BEGIN GIVEN INFORMATION
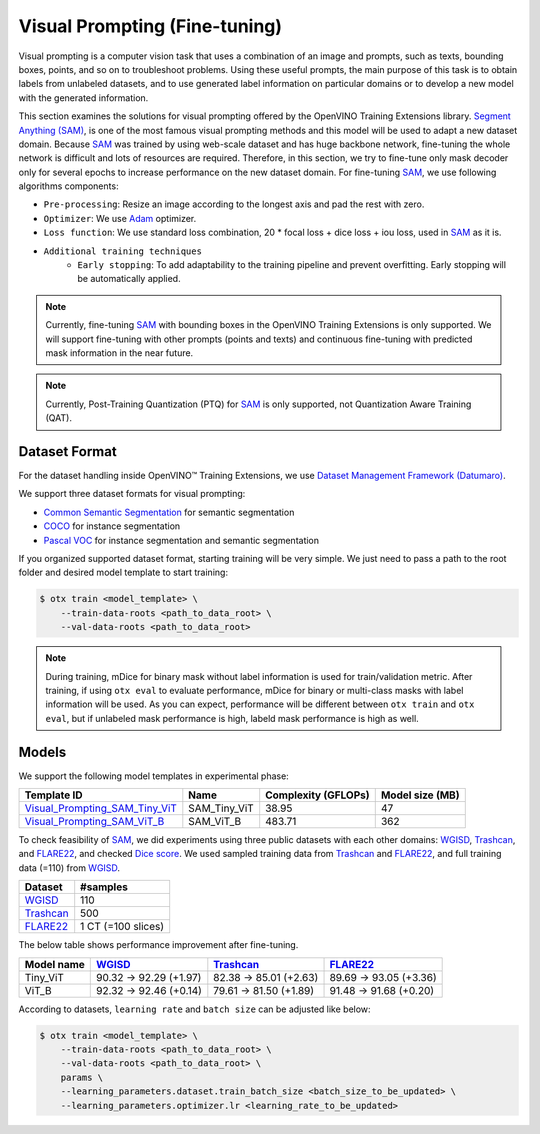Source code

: Visual Prompting (Fine-tuning)
==============================

Visual prompting is a computer vision task that uses a combination of an image and prompts, such as texts, bounding boxes, points, and so on to troubleshoot problems.
Using these useful prompts, the main purpose of this task is to obtain labels from unlabeled datasets, and to use generated label information on particular domains or to develop a new model with the generated information.

This section examines the solutions for visual prompting offered by the OpenVINO Training Extensions library.
`Segment Anything (SAM) <https://arxiv.org/abs/2304.02643>`_, is one of the most famous visual prompting methods and this model will be used to adapt a new dataset domain.
Because `SAM <https://arxiv.org/abs/2304.02643>`_ was trained by using web-scale dataset and has huge backbone network, fine-tuning the whole network is difficult and lots of resources are required.
Therefore, in this section, we try to fine-tune only mask decoder only for several epochs to increase performance on the new dataset domain.
For fine-tuning `SAM <https://arxiv.org/abs/2304.02643>`_, we use following algorithms components:

.. _visual_prompting_finetuning_pipeline:

- ``Pre-processing``: Resize an image according to the longest axis and pad the rest with zero.

- ``Optimizer``: We use `Adam <https://arxiv.org/abs/1412.6980>`_ optimizer.

- ``Loss function``: We use standard loss combination, 20 * focal loss + dice loss + iou loss, used in `SAM <https://arxiv.org/abs/2304.02643>`_ as it is.

- ``Additional training techniques``
    - ``Early stopping``: To add adaptability to the training pipeline and prevent overfitting. Early stopping will be automatically applied.


.. note::

    Currently, fine-tuning `SAM <https://arxiv.org/abs/2304.02643>`_ with bounding boxes in the OpenVINO Training Extensions is only supported.
    We will support fine-tuning with other prompts (points and texts) and continuous fine-tuning with predicted mask information in the near future.

.. note::

    Currently, Post-Training Quantization (PTQ) for `SAM <https://arxiv.org/abs/2304.02643>`_ is only supported, not Quantization Aware Training (QAT).


**************
Dataset Format
**************
.. _visual_prompting_dataset:

For the dataset handling inside OpenVINO™ Training Extensions, we use `Dataset Management Framework (Datumaro) <https://github.com/openvinotoolkit/datumaro>`_.

We support three dataset formats for visual prompting:

- `Common Semantic Segmentation <https://openvinotoolkit.github.io/datumaro/stable/docs/data-formats/formats/common_semantic_segmentation.html>`_ for semantic segmentation

- `COCO <https://openvinotoolkit.github.io/datumaro/stable/docs/data-formats/formats/coco.html>`_ for instance segmentation

- `Pascal VOC <https://openvinotoolkit.github.io/datumaro/stable/docs/data-formats/formats/pascal_voc.html>`_ for instance segmentation and semantic segmentation


If you organized supported dataset format, starting training will be very simple. We just need to pass a path to the root folder and desired model template to start training:

.. code-block::

    $ otx train <model_template> \
        --train-data-roots <path_to_data_root> \
        --val-data-roots <path_to_data_root>

.. note::

    During training, mDice for binary mask without label information is used for train/validation metric.
    After training, if using ``otx eval`` to evaluate performance, mDice for binary or multi-class masks with label information will be used.
    As you can expect, performance will be different between ``otx train`` and ``otx eval``, but if unlabeled mask performance is high, labeld mask performance is high as well.


******
Models
******
.. _visual_prompting_model:

We support the following model templates in experimental phase:

+--------------------------------------------------------------------------------------------------------------------------------------------------------------------------------------------+--------------+---------------------+-----------------+
|                                                                                        Template ID                                                                                         |     Name     | Complexity (GFLOPs) | Model size (MB) |
+============================================================================================================================================================================================+==============+=====================+=================+
| `Visual_Prompting_SAM_Tiny_ViT <https://github.com/openvinotoolkit/training_extensions/blob/develop/src/otx/algorithms/visual_prompting/configs/sam_tiny_vit/template_experimental.yaml>`_ | SAM_Tiny_ViT | 38.95               | 47              |
+--------------------------------------------------------------------------------------------------------------------------------------------------------------------------------------------+--------------+---------------------+-----------------+
| `Visual_Prompting_SAM_ViT_B <https://github.com/openvinotoolkit/training_extensions/blob/develop/src/otx/algorithms/visual_prompting/configs/sam_vit_b/template_experimental.yaml>`_       | SAM_ViT_B    | 483.71              | 362             |
+--------------------------------------------------------------------------------------------------------------------------------------------------------------------------------------------+--------------+---------------------+-----------------+

To check feasibility of `SAM <https://arxiv.org/abs/2304.02643>`_, we did experiments using three public datasets with each other domains: `WGISD <https://github.com/thsant/wgisd>`_, `Trashcan <https://conservancy.umn.edu/handle/11299/214865>`_, and `FLARE22 <https://flare22.grand-challenge.org/>`_, and checked `Dice score <https://en.wikipedia.org/wiki/S%C3%B8rensen%E2%80%93Dice_coefficient>`_.
We used sampled training data from `Trashcan <https://conservancy.umn.edu/handle/11299/214865>`_ and `FLARE22 <https://flare22.grand-challenge.org/>`_, and full training data (=110) from `WGISD <https://github.com/thsant/wgisd>`_.

+---------------------------------------------------------------+--------------------+
|                            Dataset                            |      #samples      |
+===============================================================+====================+
| `WGISD <https://github.com/thsant/wgisd>`_                    | 110                |
+---------------------------------------------------------------+--------------------+
| `Trashcan <https://conservancy.umn.edu/handle/11299/214865>`_ | 500                |
+---------------------------------------------------------------+--------------------+
| `FLARE22 <https://flare22.grand-challenge.org/>`_             | 1 CT (=100 slices) |
+---------------------------------------------------------------+--------------------+

The below table shows performance improvement after fine-tuning.

+------------+--------------------------------------------+---------------------------------------------------------------+---------------------------------------------------+
| Model name | `WGISD <https://github.com/thsant/wgisd>`_ | `Trashcan <https://conservancy.umn.edu/handle/11299/214865>`_ | `FLARE22 <https://flare22.grand-challenge.org/>`_ |
+============+============================================+===============================================================+===================================================+
| Tiny_ViT   | 90.32 → 92.29 (+1.97)                      | 82.38 → 85.01 (+2.63)                                         | 89.69 → 93.05 (+3.36)                             |
+------------+--------------------------------------------+---------------------------------------------------------------+---------------------------------------------------+
| ViT_B      | 92.32 → 92.46 (+0.14)                      | 79.61 → 81.50 (+1.89)                                         | 91.48 → 91.68 (+0.20)                             |
+------------+--------------------------------------------+---------------------------------------------------------------+---------------------------------------------------+

According to datasets, ``learning rate`` and ``batch size`` can be adjusted like below:

.. code-block::

    $ otx train <model_template> \
        --train-data-roots <path_to_data_root> \
        --val-data-roots <path_to_data_root> \
        params \
        --learning_parameters.dataset.train_batch_size <batch_size_to_be_updated> \
        --learning_parameters.optimizer.lr <learning_rate_to_be_updated>
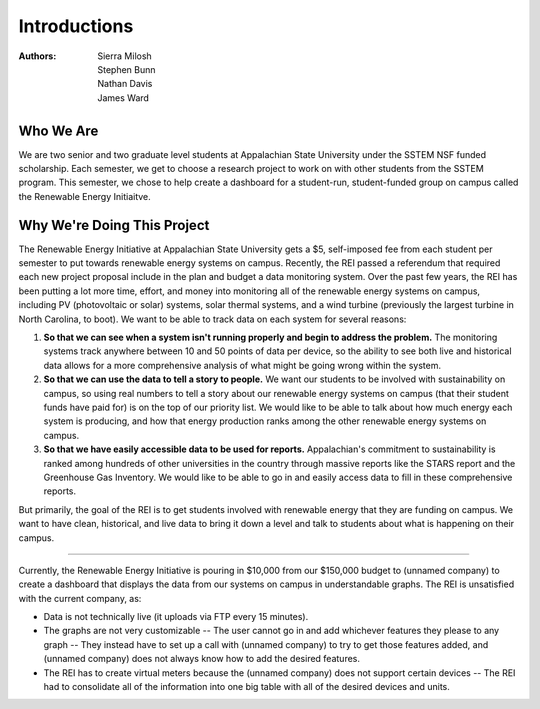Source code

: Introductions
=============

:Authors:
  Sierra Milosh,
  Stephen Bunn,
  Nathan Davis,
  James Ward

Who We Are
----------

We are two senior and two graduate level students at Appalachian State University under the SSTEM NSF funded scholarship. Each semester, we get to choose a research project to work on with other students from the SSTEM program. This semester, we chose to help create a dashboard for a student-run, student-funded group on campus called the Renewable Energy Initiaitve.


Why We're Doing This Project
----------------------------
The Renewable Energy Initiative at Appalachian State University gets a $5, self-imposed fee from each student per semester to put towards renewable energy systems on campus. Recently, the REI passed a referendum that required each new project proposal include in the plan and budget a data monitoring system.
Over the past few years, the REI has been putting a lot more time, effort, and money into monitoring all of the renewable energy systems on campus, including PV (photovoltaic or solar) systems, solar thermal systems, and a wind turbine (previously the largest turbine in North Carolina, to boot). We want to be able to track data on each system for several reasons:

1. **So that we can see when a system isn't running properly and begin to address the problem.** The monitoring systems track anywhere between 10 and 50 points of data per device, so the ability to see both live and historical data allows for a more comprehensive analysis of what might be going wrong within the system.
2. **So that we can use the data to tell a story to people.** We want our students to be involved with sustainability on campus, so using real numbers to tell a story about our renewable energy systems on campus (that their student funds have paid for) is on the top of our priority list. We would like to be able to talk about how much energy each system is producing, and how that energy production ranks among the other renewable energy systems on campus.
3. **So that we have easily accessible data to be used for reports.** Appalachian's commitment to sustainability is ranked among hundreds of other universities in the country through massive reports like the STARS report and the Greenhouse Gas Inventory. We would like to be able to go in and easily access data to fill in these comprehensive reports.

But primarily, the goal of the REI is to get students involved with renewable energy that they are funding on campus. We want to have clean, historical, and live data to bring it down a level and talk to students about what is happening on their campus.

-----

Currently, the Renewable Energy Initiative is pouring in $10,000 from our $150,000 budget to (unnamed company) to create a dashboard that displays the data from our systems on campus in understandable graphs. The REI is unsatisfied with the current company, as:

* Data is not technically live (it uploads via FTP every 15 minutes).
* The graphs are not very customizable -- The user cannot go in and add whichever features they please to any graph -- They instead have to set up a call with (unnamed company) to try to get those features added, and (unnamed company) does not always know how to add the desired features.
* The REI has to create virtual meters because the (unnamed company) does not support certain devices -- The REI had to consolidate all of the information into one big table with all of the desired devices and units.
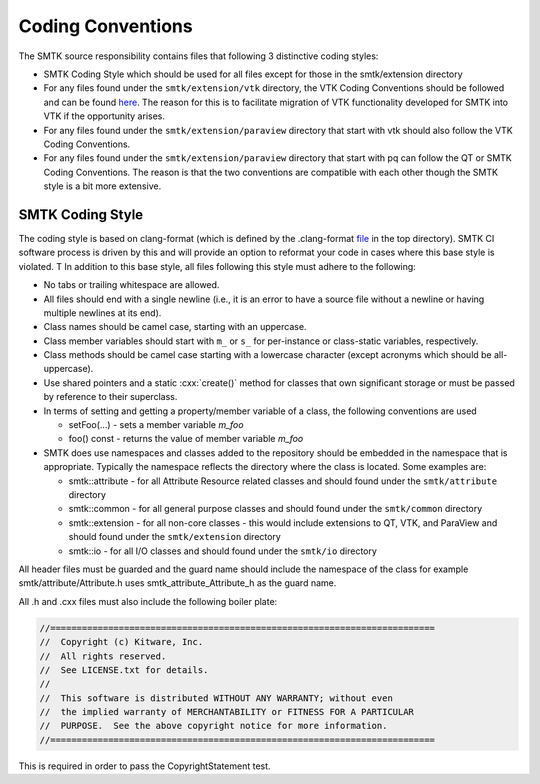 Coding Conventions
==================

The SMTK source responsibility contains files that following 3 distinctive coding styles:

* SMTK Coding Style which should be used for all files except for those in the smtk/extension directory
* For any files found under the ``smtk/extension/vtk`` directory, the VTK Coding Conventions should be followed and can be found `here <https://docs.vtk.org/en/latest/developers_guide/coding_conventions.html#>`_.  The reason for this is to facilitate migration of VTK functionality developed for SMTK into VTK if the opportunity arises.
* For any files found under the ``smtk/extension/paraview`` directory that start with vtk should also follow the VTK Coding Conventions.
* For any files found under the ``smtk/extension/paraview`` directory that start with pq can follow the QT or SMTK Coding Conventions.  The reason is that the two conventions are compatible with each other though the SMTK style is a bit more extensive.

SMTK Coding Style
-----------------

The coding style is based on clang-format (which is defined by the .clang-format `file <https://gitlab.kitware.com/cmb/smtk/-/blob/master/.clang-format?ref_type=heads>`_ in the top directory).  SMTK CI software process is driven by this and will provide an option to reformat your code in cases where this base style is violated. T In addition to this base style, all files following this style must adhere to the following:

* No tabs or trailing whitespace are allowed.
* All files should end with a single newline (i.e., it is an error to have a source file without a newline or having multiple newlines at its end).
* Class names should be camel case, starting with an uppercase.
* Class member variables should start with ``m_`` or ``s_`` for per-instance or class-static variables, respectively.
* Class methods should be camel case starting with a lowercase character (except acronyms which should be all-uppercase).
* Use shared pointers and a static :cxx:`create()` method for classes that own significant storage or must be passed by
  reference to their superclass.
* In terms of setting and getting a property/member variable of a class, the following conventions are used

  * setFoo(...) - sets a member variable *m_foo*
  * foo() const - returns the value of member variable *m_foo*
* SMTK does use namespaces and classes added to the repository should be embedded in the namespace that is appropriate.  Typically the namespace reflects the directory where the class is located. Some examples are:

  * smtk::attribute - for all Attribute Resource related classes and should found under the ``smtk/attribute`` directory
  * smtk::common - for all general purpose classes and should found under the ``smtk/common`` directory
  * smtk::extension - for all non-core classes - this would include extensions to QT, VTK, and ParaView and should found under the ``smtk/extension`` directory
  * smtk::io - for all I/O classes and should found under the ``smtk/io`` directory

All header files must be guarded and the guard name should include the namespace of the class for example smtk/attribute/Attribute.h uses smtk_attribute_Attribute_h as the guard name.

All .h and .cxx files must also include the following boiler plate:

.. code-block:: cpp

    //=========================================================================
    //  Copyright (c) Kitware, Inc.
    //  All rights reserved.
    //  See LICENSE.txt for details.
    //
    //  This software is distributed WITHOUT ANY WARRANTY; without even
    //  the implied warranty of MERCHANTABILITY or FITNESS FOR A PARTICULAR
    //  PURPOSE.  See the above copyright notice for more information.
    //=========================================================================

This is required in order to pass the CopyrightStatement test.
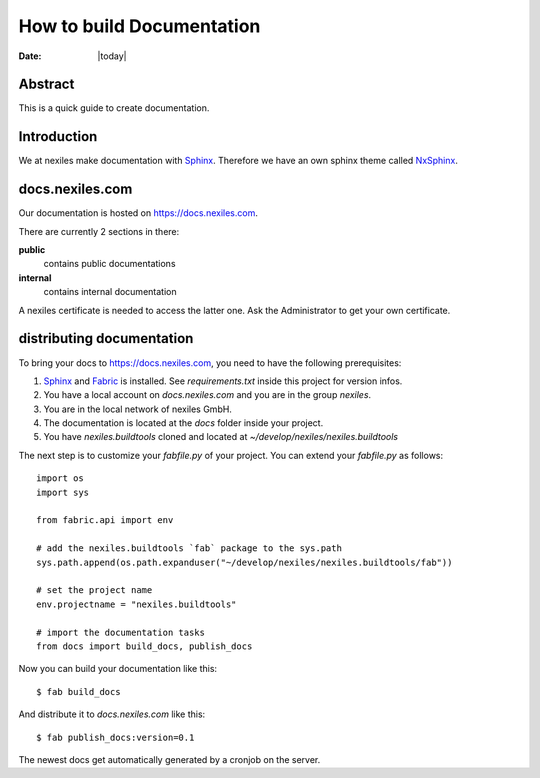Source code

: ==========================
How to build Documentation
==========================

:Date: |today|


Abstract
========

This is a quick guide to create documentation.

Introduction
============

We at nexiles make documentation with Sphinx_.
Therefore we have an own sphinx theme called NxSphinx_.

docs.nexiles.com
================

Our documentation is hosted on https://docs.nexiles.com.

There are currently 2 sections in there:

**public**
    contains public documentations

**internal**
    contains internal documentation

A nexiles certificate is needed to access the latter one.
Ask the Administrator to get your own certificate.



distributing documentation
==========================

To bring your docs to https://docs.nexiles.com, you need to have the
following prerequisites:

#. Sphinx_ and Fabric_ is installed. See `requirements.txt` inside this
   project for version infos.

#. You have a local account on `docs.nexiles.com` and you are in the group `nexiles`.

#. You are in the local network of nexiles GmbH.

#. The documentation is located at the `docs` folder inside your project.

#. You have `nexiles.buildtools` cloned and located at
   `~/develop/nexiles/nexiles.buildtools`


The next step is to customize your `fabfile.py` of your project.
You can extend your `fabfile.py` as follows::

    import os
    import sys

    from fabric.api import env

    # add the nexiles.buildtools `fab` package to the sys.path
    sys.path.append(os.path.expanduser("~/develop/nexiles/nexiles.buildtools/fab"))

    # set the project name
    env.projectname = "nexiles.buildtools"

    # import the documentation tasks
    from docs import build_docs, publish_docs


Now you can build your documentation like this::

    $ fab build_docs

And distribute it to `docs.nexiles.com` like this::

    $ fab publish_docs:version=0.1

The newest docs get automatically generated by a cronjob on the server.

.. _Sphinx: http://sphinx.pocoo.org/
.. _Fabric: https://github.com/fabric/fabric
.. _NxSphinx: https://github.com/nexiles/NxSphinx
.. _nexiles.buildtools: https://github.com/nexiles/nexiles.buildtools

.. vim: set ft=rst ts=4 sw=4 expandtab tw=78 :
END GIVEN INFORMATION
A word-for-word copy of the lines above from the one with "We will support" through the one with "for semantic segmentation", inclusive, is the only output wanted.

    We will support fine-tuning with other prompts (points and texts) and continuous fine-tuning with predicted mask information in the near future.

.. note::

    Currently, Post-Training Quantization (PTQ) for `SAM <https://arxiv.org/abs/2304.02643>`_ is only supported, not Quantization Aware Training (QAT).


**************
Dataset Format
**************
.. _visual_prompting_dataset:

For the dataset handling inside OpenVINO™ Training Extensions, we use `Dataset Management Framework (Datumaro) <https://github.com/openvinotoolkit/datumaro>`_.

We support three dataset formats for visual prompting:

- `Common Semantic Segmentation <https://openvinotoolkit.github.io/datumaro/stable/docs/data-formats/formats/common_semantic_segmentation.html>`_ for semantic segmentation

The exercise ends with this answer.